I've recently returned from this year's NIPS conference, which is the largest annually held machine learning conference. The program was excellent, but the venue left something to be desired.
NIPS is currently undergoing a transition period. During the previous decade, NIPS was always held in Vancouver (main conference) and Whistler (workshops), which were excellent locations. However, because of increased costs (in part due to the 2010 winter Olympics), the two recent NIPS conferences were held in Grenada (last year) and South Lake Tahoe (this year), respectively.
This year's conference was held jointly at the Harveys and Harrah's hotels. The two hotels are located across the street from each other, and are joined via an underground floor filled with restaurants, casinos, arcades and the like. I suspect the rather confusing path from one venue to the other was done quite deliberately by the hotels in an effort to promote gambling. Unfortunately for them, rather few of the 1000+ NIPS attendees participated in the smoke-filled debauchery (which I heard peeved the hotels quite a bit).
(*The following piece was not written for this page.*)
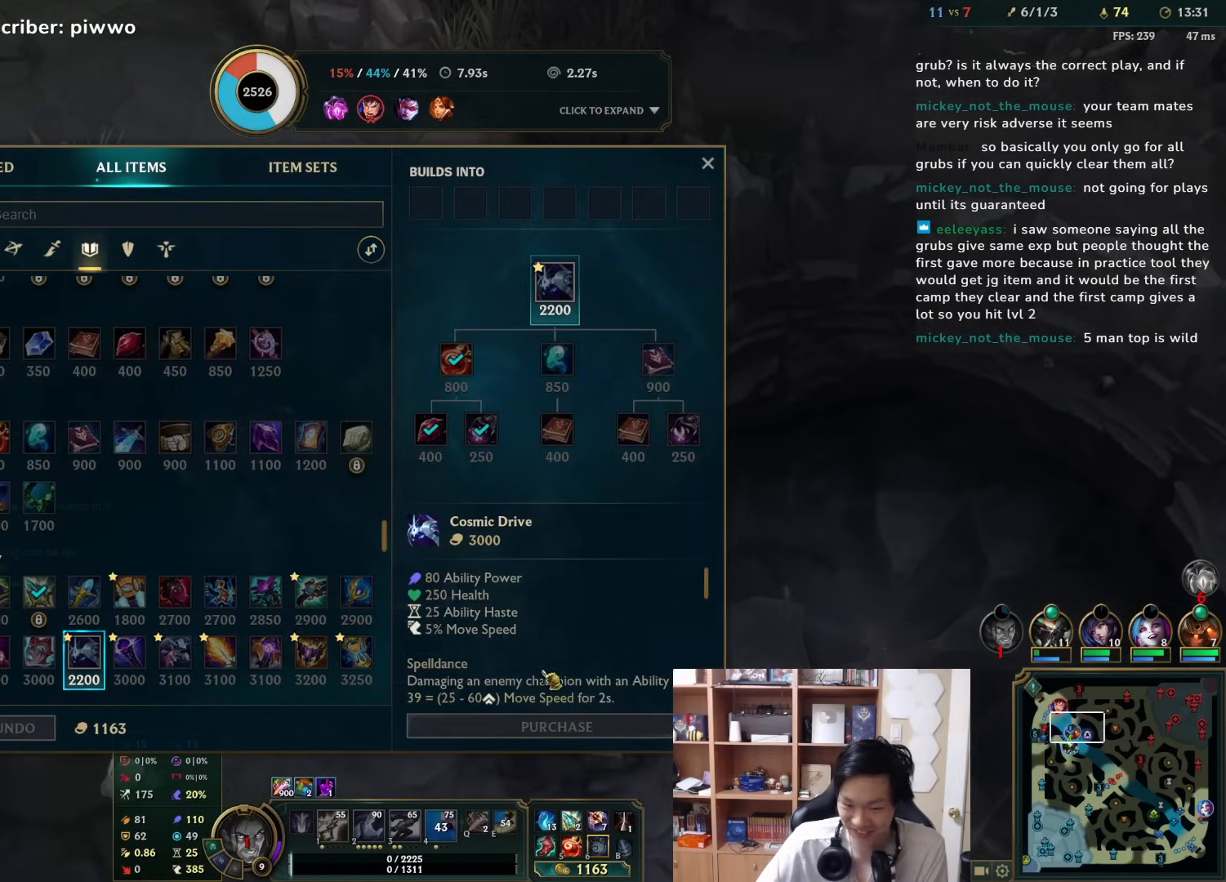
{"keys": [], "mouse": [], "events": []}
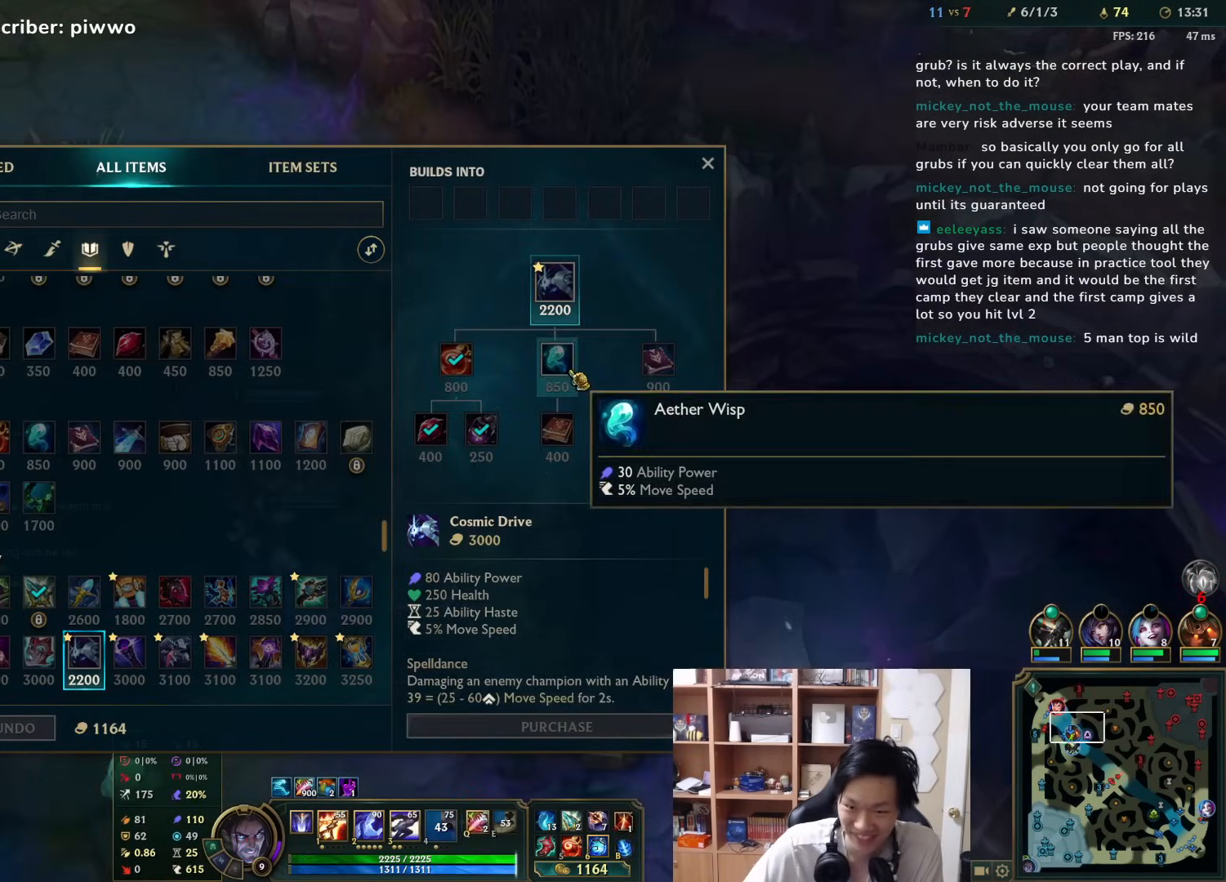
{"keys": [], "mouse": [], "events": []}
Nonetheless, the winding maze was successful at limiting my exposure to the outdoors. I actually spent my first 36 hours completely indoors, after which I started feeling claustrophobic. In fact, one fellow attendee spent 5 days (that's 120 hours) straight indoors before finally venturing outside.
The conference program was fantastic. Here are some of the papers that I found particularly interesting:
Discriminative Learning of Sum-Product Networks -- sum-product networks are a new deep learning architecture that yields tractable inference. Deep architectures are the most expressive machine learning models in existence, but are notoriously difficult to train. This paper shows how to discriminatively train sum-product networks (this is a bit of misnomer -- max-product networks really), which leads to significantly improved prediction accuracy.
Imitation Learning by Coaching -- imitation learning is a learning approach where a human expert teaches a computer program how to behave within some environment. Often times, the actions of a human expert are too difficult for a computer program to initially learn, and so the program might be better served by first learning how to perform easier actions. This paper proposes such an approach (which they call Coaching), and demonstrates improved theoretical guarantees and empirical performance.
Near-Optimal MAP Inference for Determinantal Point Processes -- determinental point processes (DPPs) have recently gained visibility in the machine learning community. A DPP is a probabilistic model that encourages predictions to be diverse. This paper shows how to perform MAP inference with DPPs, which were previously difficult to do well. One thing I'm not sold on is why one would want to do MAP inference with a DPP. DPPs spend considerable model capacity learning a probability distribution, which MAP inference throws away. If one wanted to do MAP inference, why not just use a discriminatively trained model instead?
Practical Bayesian Optimization of Machine Learning Algorithms -- let's face it, parameter tuning is a pain in the ass. The naive thing to do (which I have been guilty of on several occasions) is parameter grid search, which scales exponentially with the number of tuning parameters. This paper shows how to frame parameter tuning as a goal-oriented active learning problem (my terminology). The main difference with classical active learning is that the final performance of the model is evaluated on the best action the model can take (i.e., predicting the best parameter setting), rather than predicting the performance of all actions (i.e., predicting the response variable of all inputs). This style of approach could potentially be useful for more structured active learning problems as well.
A Spectral Algorithm for Latent Dirichlet Allocation -- spectral algorithms have become increasingly popular for learning various latent variable models in machine learning (started by this paper). In contrast to the common alternative, Expectation Maximization, spectral algorithms are exact learning algorithms, subject to there being sufficient training data. This paper shows how to do spectral learning for Latent Dirichlet Allocation, which is pretty cool. This particular spectral learning approach is largely a theoretical result, so it will be interesting to see how practical it is (or if it could be made sufficiently practical).
And as usual, the NIPS workshops were fantastic. I particularly enjoyed the Bayesian Optimization & Decision Making and Personalizing Education With Machine Learning workshops. Andrew Ng gave an inspiring presentation on Coursera and the potential of online education. Online education (in its current form) certainly has its flaws, but it definitely seems that they will be an integral part of the education process moving forward.